● **Exercise aim**: Quote the stretch of the vaccine-price article from "The two U.S." through "the two companies.", reproducing it word for word.

Pfizer and Moderna raise their prices for Europe
Pfizer and Moderna have raised the prices for vaccines in Europe. Doses of Pfizer will go from €15.50 to €19.50 and €19 to €21 for Moderna.
Pfizer and Moderna have raised the prices of their vaccines for Europe. According to an exclusive published by The Financial Times, the Pfizer vaccine will go from 15.50 to 19.50 euros and Moderna, from 19 to 21 euros. It means a rise of between 10 and 25% in the prices of some of the only available defenses against the coronavirus.
The two U.S. companies have declined to give explanations after the publication of their prices. However, the European Union has slipped through third sources that these negotiations had already closed months ago. Their goal was to ensure that the doses were produced on European soil. The Pfizer vaccine is produced 50% with the German company, BioNTech.
The activist organization People’s Vaccine has denounced that Pfizer and Moderna behave as an “oligopoly” to pressure governments around the world and obtained a $41 billion profit. According to the entity's calculations, the EU would have already paid more than all of its budget for vaccines to the two companies.
Despite the news, it is impossible to know if Europe is paying for vaccines that are more expensive or cheaper than the United States. The price paid by other countries is not in the public domain either. The pharmaceutical companies assured at the beginning of the distribution of the vaccines that the prices would be cheaper for poor or developing countries.

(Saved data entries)
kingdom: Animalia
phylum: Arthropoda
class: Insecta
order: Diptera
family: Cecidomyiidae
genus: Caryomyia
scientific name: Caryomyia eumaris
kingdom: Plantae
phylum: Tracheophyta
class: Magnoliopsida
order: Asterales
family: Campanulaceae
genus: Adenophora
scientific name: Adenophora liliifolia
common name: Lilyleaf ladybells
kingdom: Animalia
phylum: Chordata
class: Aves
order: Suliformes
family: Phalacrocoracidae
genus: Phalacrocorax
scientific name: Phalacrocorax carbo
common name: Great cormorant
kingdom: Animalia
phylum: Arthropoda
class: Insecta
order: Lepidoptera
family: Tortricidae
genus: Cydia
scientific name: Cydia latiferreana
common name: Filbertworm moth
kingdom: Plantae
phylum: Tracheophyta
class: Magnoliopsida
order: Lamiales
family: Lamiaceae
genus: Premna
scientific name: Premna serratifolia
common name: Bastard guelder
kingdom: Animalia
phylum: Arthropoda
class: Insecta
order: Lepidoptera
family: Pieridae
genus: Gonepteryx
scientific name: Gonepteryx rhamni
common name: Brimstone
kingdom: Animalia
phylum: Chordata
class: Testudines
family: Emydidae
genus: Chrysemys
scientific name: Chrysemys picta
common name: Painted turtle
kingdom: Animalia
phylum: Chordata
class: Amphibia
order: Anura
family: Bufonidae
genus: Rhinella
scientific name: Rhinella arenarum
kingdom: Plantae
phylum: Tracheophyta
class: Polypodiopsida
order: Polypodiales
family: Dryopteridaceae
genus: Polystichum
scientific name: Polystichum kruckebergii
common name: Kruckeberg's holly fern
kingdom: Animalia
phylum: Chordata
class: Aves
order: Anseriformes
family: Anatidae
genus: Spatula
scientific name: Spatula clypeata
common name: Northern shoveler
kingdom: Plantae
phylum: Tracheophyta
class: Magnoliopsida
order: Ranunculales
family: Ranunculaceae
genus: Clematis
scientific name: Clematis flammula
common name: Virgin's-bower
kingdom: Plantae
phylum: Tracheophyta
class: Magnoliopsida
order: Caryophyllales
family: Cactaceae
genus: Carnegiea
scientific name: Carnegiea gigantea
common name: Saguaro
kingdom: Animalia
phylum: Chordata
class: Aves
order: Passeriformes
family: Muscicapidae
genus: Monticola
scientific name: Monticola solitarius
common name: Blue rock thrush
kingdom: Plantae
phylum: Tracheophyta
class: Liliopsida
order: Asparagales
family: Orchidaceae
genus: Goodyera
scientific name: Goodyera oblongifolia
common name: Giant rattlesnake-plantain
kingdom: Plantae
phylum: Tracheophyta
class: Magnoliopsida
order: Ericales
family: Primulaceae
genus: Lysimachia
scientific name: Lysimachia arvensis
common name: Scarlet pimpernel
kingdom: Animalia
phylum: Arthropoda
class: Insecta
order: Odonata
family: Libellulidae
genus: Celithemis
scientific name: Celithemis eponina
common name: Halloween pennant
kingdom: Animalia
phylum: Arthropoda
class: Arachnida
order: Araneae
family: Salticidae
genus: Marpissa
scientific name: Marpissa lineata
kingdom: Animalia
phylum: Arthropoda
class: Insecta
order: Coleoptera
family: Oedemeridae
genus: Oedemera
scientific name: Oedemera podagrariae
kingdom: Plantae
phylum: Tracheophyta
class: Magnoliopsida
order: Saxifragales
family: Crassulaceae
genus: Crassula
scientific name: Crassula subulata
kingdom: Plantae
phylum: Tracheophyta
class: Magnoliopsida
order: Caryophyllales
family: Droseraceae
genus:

● **Solution to this task**:
The two U.S. companies have declined to give explanations after the publication of their prices. However, the European Union has slipped through third sources that these negotiations had already closed months ago. Their goal was to ensure that the doses were produced on European soil. The Pfizer vaccine is produced 50% with the German company, BioNTech.
The activist organization People’s Vaccine has denounced that Pfizer and Moderna behave as an “oligopoly” to pressure governments around the world and obtained a $41 billion profit. According to the entity's calculations, the EU would have already paid more than all of its budget for vaccines to the two companies.